===== TASK DATA
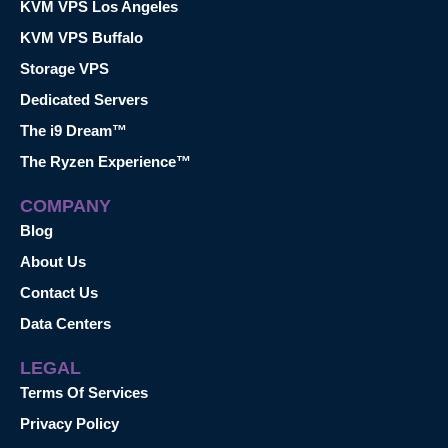
KVM VPS Los Angeles
KVM VPS Buffalo
Storage VPS
Dedicated Servers
The i9 Dream™
The Ryzen Experience™
COMPANY
Blog
About Us
Contact Us
Data Centers
LEGAL
Terms Of Services
Privacy Policy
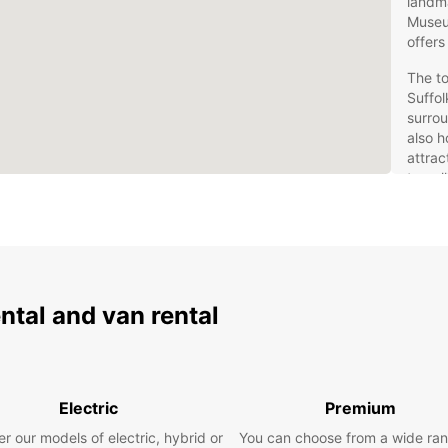
landm
Museu
offers
The to
Suffol
surrou
also h
attrac
travel
welco
Eur
Rentin
ental and van rental
flexib
wide r
naviga
for co
miniva
Electric
Premium
and hy
transm
r our models of electric, hybrid or
You can choose from a wide ran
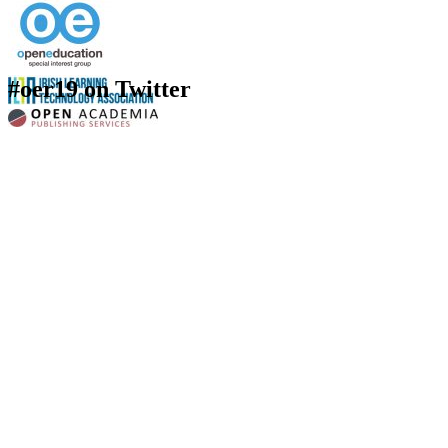
#oer19 on Twitter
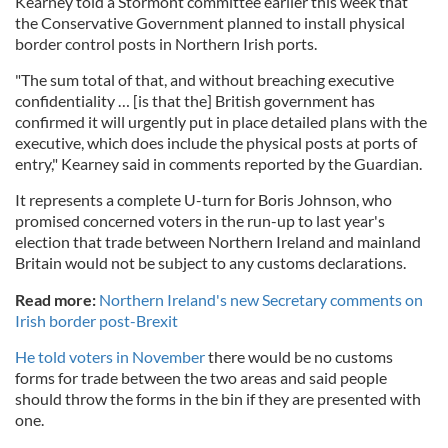
Kearney told a Stormont committee earlier this week that
the Conservative Government planned to install physical
border control posts in Northern Irish ports.
"The sum total of that, and without breaching executive
confidentiality … [is that the] British government has
confirmed it will urgently put in place detailed plans with the
executive, which does include the physical posts at ports of
entry," Kearney said in comments reported by the Guardian.
It represents a complete U-turn for Boris Johnson, who
promised concerned voters in the run-up to last year's
election that trade between Northern Ireland and mainland
Britain would not be subject to any customs declarations.
Read more:
Northern Ireland's new Secretary comments on
Irish border post-Brexit
He told voters in November
there would be no customs
forms for trade between the two areas and said people
should throw the forms in the bin if they are presented with
one.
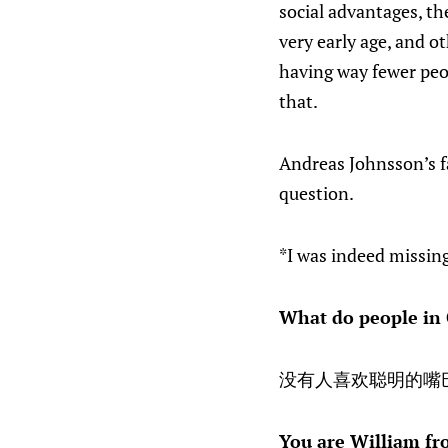
social advantages, th
very early age, and o
having way fewer peop
that.
Andreas Johnsson’s fa
question.
*I was indeed missi
What do people in 
没有人喜欢聪明的嘴
You are William fr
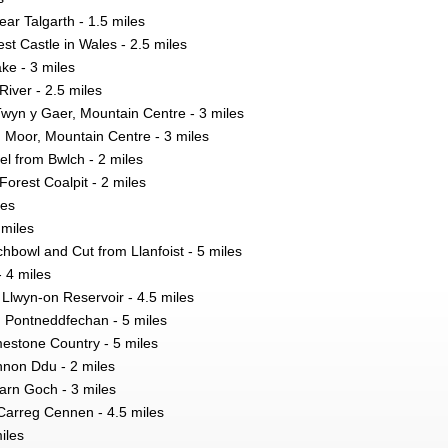
ear Talgarth - 1.5 miles
est Castle in Wales - 2.5 miles
ke - 3 miles
iver - 2.5 miles
Twyn y Gaer, Mountain Centre - 3 miles
h Moor, Mountain Centre - 3 miles
l from Bwlch - 2 miles
orest Coalpit - 2 miles
les
 miles
bowl and Cut from Llanfoist - 5 miles
 4 miles
Llwyn-on Reservoir - 4.5 miles
om Pontneddfechan - 5 miles
estone Country - 5 miles
nnon Ddu - 2 miles
arn Goch - 3 miles
 Carreg Cennen - 4.5 miles
iles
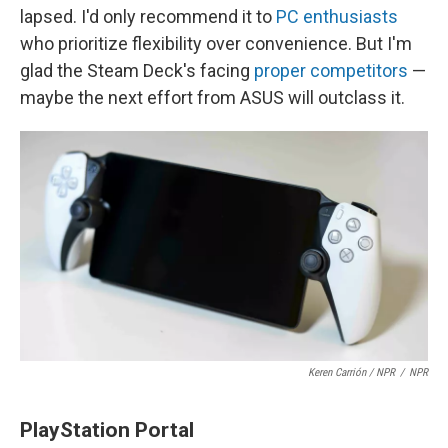
lapsed. I'd only recommend it to
PC enthusiasts
who prioritize flexibility over convenience. But I'm
glad the Steam Deck's facing
proper competitors
—
maybe the next effort from ASUS will outclass it.
Keren Carrión / NPR
/
NPR
PlayStation Portal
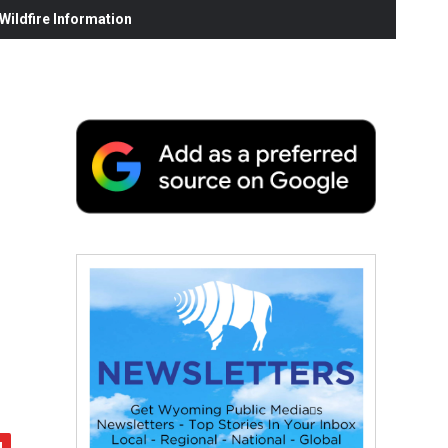
ildfire Information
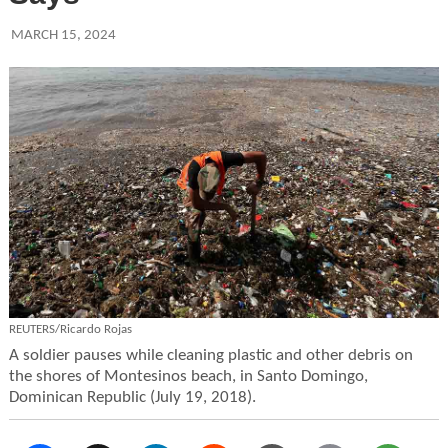
MARCH 15, 2024
REUTERS/Ricardo Rojas
A soldier pauses while cleaning plastic and other debris on
the shores of Montesinos beach, in Santo Domingo,
Dominican Republic (July 19, 2018).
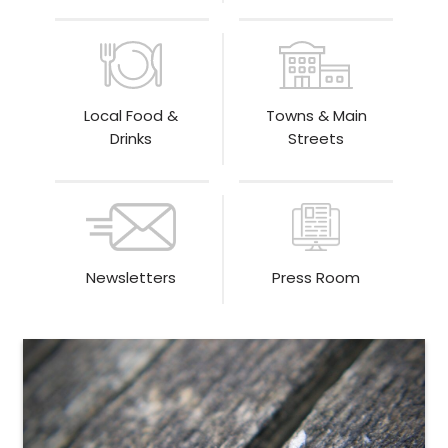
Local Food &
Towns & Main
Drinks
Streets
Newsletters
Press Room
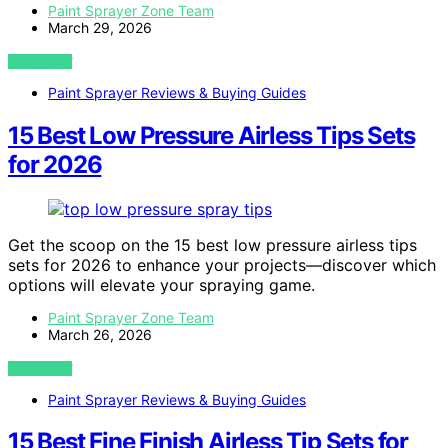
Paint Sprayer Zone Team
March 29, 2026
VIEW POST
Paint Sprayer Reviews & Buying Guides
15 Best Low Pressure Airless Tips Sets
for 2026
Get the scoop on the 15 best low pressure airless tips
sets for 2026 to enhance your projects—discover which
options will elevate your spraying game.
Paint Sprayer Zone Team
March 26, 2026
VIEW POST
Paint Sprayer Reviews & Buying Guides
15 Best Fine Finish Airless Tip Sets for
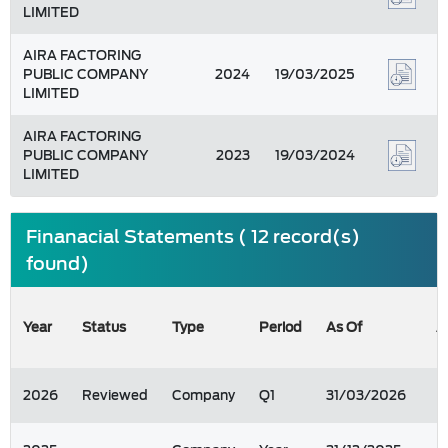
LIMITED
AIRA FACTORING
PUBLIC COMPANY
2024
19/03/2025
LIMITED
AIRA FACTORING
PUBLIC COMPANY
2023
19/03/2024
LIMITED
Finanacial Statements ( 12 record(s)
found)
Year
Status
Type
Period
As Of
A
2026
Reviewed
Company
Q1
31/03/2026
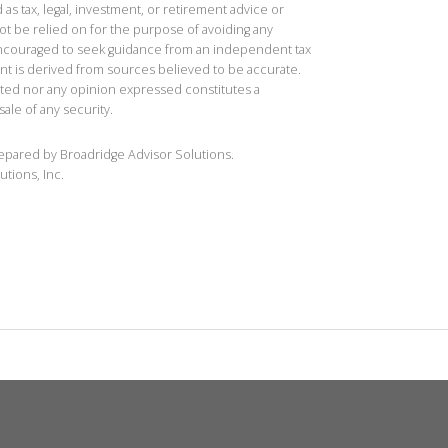
 as tax, legal, investment, or retirement advice or
t be relied on for the purpose of avoiding any
 encouraged to seek guidance from an independent tax
ent is derived from sources believed to be accurate.
ted nor any opinion expressed constitutes a
sale of any security.
repared by Broadridge Advisor Solutions.
utions, Inc.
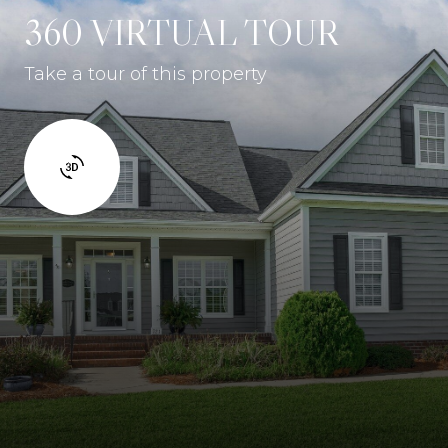
360 VIRTUAL TOUR
Take a tour of this property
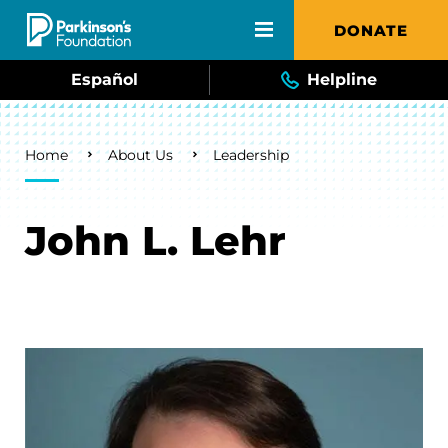
Skip to main content
DONATE
Español
Helpline
Breadcrumb
Home
About Us
Leadership
John L. Lehr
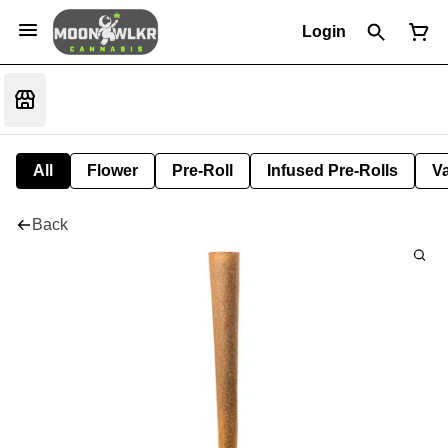
Login
All
Flower
Pre-Roll
Infused Pre-Rolls
V
Back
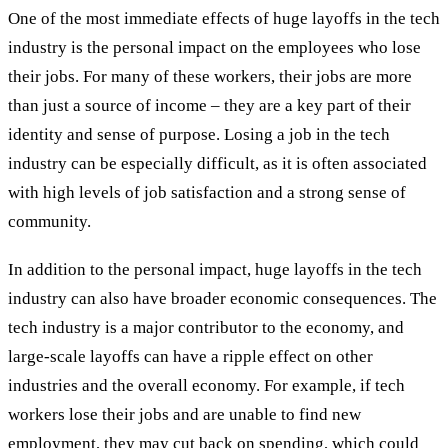
One of the most immediate effects of huge layoffs in the tech
industry is the personal impact on the employees who lose
their jobs. For many of these workers, their jobs are more
than just a source of income – they are a key part of their
identity and sense of purpose. Losing a job in the tech
industry can be especially difficult, as it is often associated
with high levels of job satisfaction and a strong sense of
community.
In addition to the personal impact, huge layoffs in the tech
industry can also have broader economic consequences. The
tech industry is a major contributor to the economy, and
large-scale layoffs can have a ripple effect on other
industries and the overall economy. For example, if tech
workers lose their jobs and are unable to find new
employment, they may cut back on spending, which could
==========
▸ REQUIREMENT
Every line above should be duplicated exactly; the pictures are to be left out.

▸ ANSWER
KVM VPS Los Angeles
KVM VPS Buffalo
Storage VPS
Dedicated Servers
The i9 Dream™
The Ryzen Experience™
COMPANY
Blog
About Us
Contact Us
Data Centers
LEGAL
Terms Of Services
Privacy Policy
landm
Museu
offers
The to
Suffol
surrou
also h
attrac
travel
welco
Eur
Rentin
ental and van rental
flexib
wide r
naviga
for co
miniva
Electric
Premium
and hy
transm
r our models of electric, hybrid or
You can choose from a wide ran
#oer19 on Twitter
Kearney told a Stormont committee earlier this week that
the Conservative Government planned to install physical
border control posts in Northern Irish ports.
"The sum total of that, and without breaching executive
confidentiality … [is that the] British government has
confirmed it will urgently put in place detailed plans with the
executive, which does include the physical posts at ports of
entry," Kearney said in comments reported by the Guardian.
It represents a complete U-turn for Boris Johnson, who
promised concerned voters in the run-up to last year's
election that trade between Northern Ireland and mainland
Britain would not be subject to any customs declarations.
Read more:
Northern Ireland's new Secretary comments on
Irish border post-Brexit
He told voters in November
there would be no customs
forms for trade between the two areas and said people
should throw the forms in the bin if they are presented with
one.
social advantages, th
very early age, and o
having way fewer peop
that.
Andreas Johnsson’s fa
question.
*I was indeed missi
What do people in 
没有人喜欢聪明的嘴
You are William fr
ear Talgarth - 1.5 miles
est Castle in Wales - 2.5 miles
ke - 3 miles
iver - 2.5 miles
Twyn y Gaer, Mountain Centre - 3 miles
h Moor, Mountain Centre - 3 miles
l from Bwlch - 2 miles
orest Coalpit - 2 miles
les
 miles
bowl and Cut from Llanfoist - 5 miles
 4 miles
Llwyn-on Reservoir - 4.5 miles
om Pontneddfechan - 5 miles
estone Country - 5 miles
nnon Ddu - 2 miles
arn Goch - 3 miles
 Carreg Cennen - 4.5 miles
iles
lapsed. I'd only recommend it to
PC enthusiasts
who prioritize flexibility over convenience. But I'm
glad the Steam Deck's facing
proper competitors
—
maybe the next effort from ASUS will outclass it.
Keren Carrión / NPR
/
NPR
PlayStation Portal
ildfire Information
MARCH 15, 2024
REUTERS/Ricardo Rojas
A soldier pauses while cleaning plastic and other debris on
the shores of Montesinos beach, in Santo Domingo,
Dominican Republic (July 19, 2018).
Local Food &
Towns & Main
Drinks
Streets
Newsletters
Press Room
Paint Sprayer Zone Team
March 29, 2026
VIEW POST
Paint Sprayer Reviews & Buying Guides
15 Best Low Pressure Airless Tips Sets
for 2026
Get the scoop on the 15 best low pressure airless tips
sets for 2026 to enhance your projects—discover which
options will elevate your spraying game.
Paint Sprayer Zone Team
March 26, 2026
VIEW POST
Paint Sprayer Reviews & Buying Guides
15 Best Fine Finish Airless Tip Sets for
LIMITED
AIRA FACTORING
PUBLIC COMPANY
2024
19/03/2025
LIMITED
AIRA FACTORING
PUBLIC COMPANY
2023
19/03/2024
LIMITED
Finanacial Statements ( 12 record(s)
found)
Year
Status
Type
Period
As Of
A
2026
Reviewed
Company
Q1
31/03/2026
 as tax, legal, investment, or retirement advice or
t be relied on for the purpose of avoiding any
 encouraged to seek guidance from an independent tax
ent is derived from sources believed to be accurate.
ted nor any opinion expressed constitutes a
sale of any security.
repared by Broadridge Advisor Solutions.
utions, Inc.
360 VIRTUAL TOUR
Take a tour of this property
Skip to main content
DONATE
Español
Helpline
Breadcrumb
Home
About Us
Leadership
John L. Lehr
Login
All
Flower
Pre-Roll
Infused Pre-Rolls
V
Back
One of the most immediate effects of huge layoffs in the tech
industry is the personal impact on the employees who lose
their jobs. For many of these workers, their jobs are more
than just a source of income – they are a key part of their
identity and sense of purpose. Losing a job in the tech
industry can be especially difficult, as it is often associated
with high levels of job satisfaction and a strong sense of
community.
In addition to the personal impact, huge layoffs in the tech
industry can also have broader economic consequences. The
tech industry is a major contributor to the economy, and
large-scale layoffs can have a ripple effect on other
industries and the overall economy. For example, if tech
workers lose their jobs and are unable to find new
employment, they may cut back on spending, which could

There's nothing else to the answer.